Al-Shushtarî werd geboren in 1212 te Guadix in Spanje, als zoon van een hoge functionaris. Hij zelf maakte ook carrière, maar na zijn bekering tot het sufisme, de mystiek van de Islam, verzaakte hij alle rijkdom en zong zijn liederen op de markt. Na veel omzwervingen en ook enkele bedevaarten naar Mekka is hij in 1269 gestorven bij Damiate in Egypte.
Enkele kanttekeningen bij het gedicht:
‘zoals God het de berg deed’: Letterlijk staat er: ‘Hij verbrijzelde mijn Sinaï’, waarbij men zeker ook aan het achterwerk van de dichter mag denken. De versregel speelt met Koran 7:143: ‘Maar toen zijn Heer zich in Zijn glans vertoonde aan de berg maakte Hij deze tot gruis, en Mozes viel bewusteloos neer.’
‘en liep de Weg’: het mystieke pad.
‘geen spion’: de spion, die het liefdespaar met argusogen volgt, is een karakter dat dikwijls voorkomt in de Arabische liefdespoëzie; later ook in de Europese minnezang, als lauzengier of Merker.

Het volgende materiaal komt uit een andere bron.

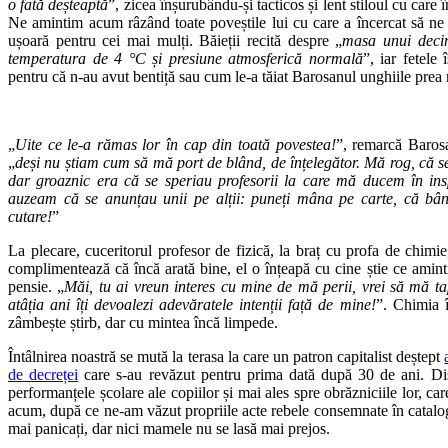
o fată deșteaptă
”, zicea înșurubându-și tacticos și lent stiloul cu care
Ne amintim acum râzând toate poveștile lui cu care a încercat să ne
ușoară pentru cei mai mulți. Băieții recită despre „
masa unui decim
temperatura de 4 °C și presiune atmosferică normală
”, iar fetele
pentru că n-au avut bentiță sau cum le-a tăiat Barosanul unghiile prea 
„
Uite ce le-a rămas lor în cap din toată povestea!
”, remarcă Barosa
„
deși nu știam cum să mă port de blând, de înțelegător. Mă rog, că se
dar groaznic era că se speriau profesorii la care mă ducem în ins
auzeam că se anunțau unii pe alții: puneți mâna pe carte, că bân
cutare!
”
La plecare, cuceritorul profesor de fizică, la braț cu profa de chimie
complimentează că încă arată bine, el o înțeapă cu cine știe ce amintir
pensie. „
Măi, tu ai vreun interes cu mine de mă perii, vrei să mă t
atâția ani îți devoalezi adevăratele intenții față de mine!
”. Chimia î
zâmbește știrb, dar cu mintea încă limpede.
Întâlnirea noastră se mută la terasa la care un patron capitalist deștept
de decreței
care s-au revăzut pentru prima dată după 30 de ani. Disc
performanțele școlare ale copiilor și mai ales spre obrăzniciile lor, c
acum, după ce ne-am văzut propriile acte rebele consemnate în catalog. 
mai panicați, dar nici mamele nu se lasă mai prejos.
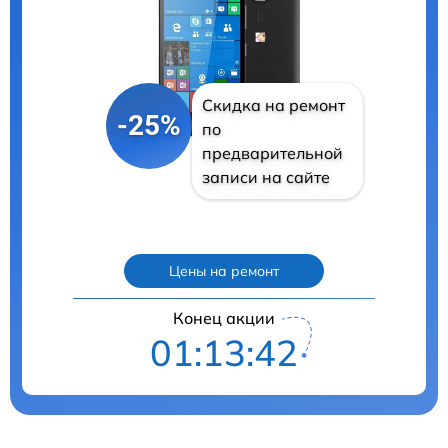
Скидка на ремонт
-25%
по
предварительной
записи на сайте
Цены на ремонт
Конец акции
01:13:41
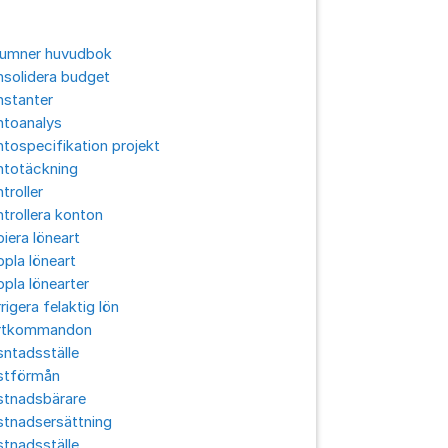
lumner huvudbok
solidera budget
nstanter
ntoanalys
tospecifikation projekt
ntotäckning
troller
trollera konton
iera löneart
pla löneart
pla lönearter
rigera felaktig lön
rtkommandon
ntadsställe
stförmån
stnadsbärare
stnadsersättning
tnadsställe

‘de Abû Qubays’: berg bij Mekka.
De Arabische tekst staat in Dîwân abî al-Hasan al-Shushtarî, uitg. Alî Sâmî al-Nashshâr, Alexandrië 1960, blz. 401-402. Een verkorte Franse vertaling door Louis Massignon verscheen in diens artikel ‘Recherches sur Shushtari, poète andalou enterré à Damiette’, in Mélanges offerts à William Marçais, Parijs 1950, blz. 251-276. Dit artikel is in het Spaans vertaald door Emilio García Gómez en verscheen eerder dan het originele Frans in Al-Andalus, 14 (1949), blz. 29-57. Massignons versie van het gedicht is in het Engels weergegeven door Gerald Brenan (G.B. in Reve's Op weg naar het einde) in zijn South from Granada, London 1957, blz. 170. Bovenstaande volledige vertaling uit het soms moeilijk te begrijpen Arabische dialect van Spanje is van Wim Raven en Wim van Wiggen.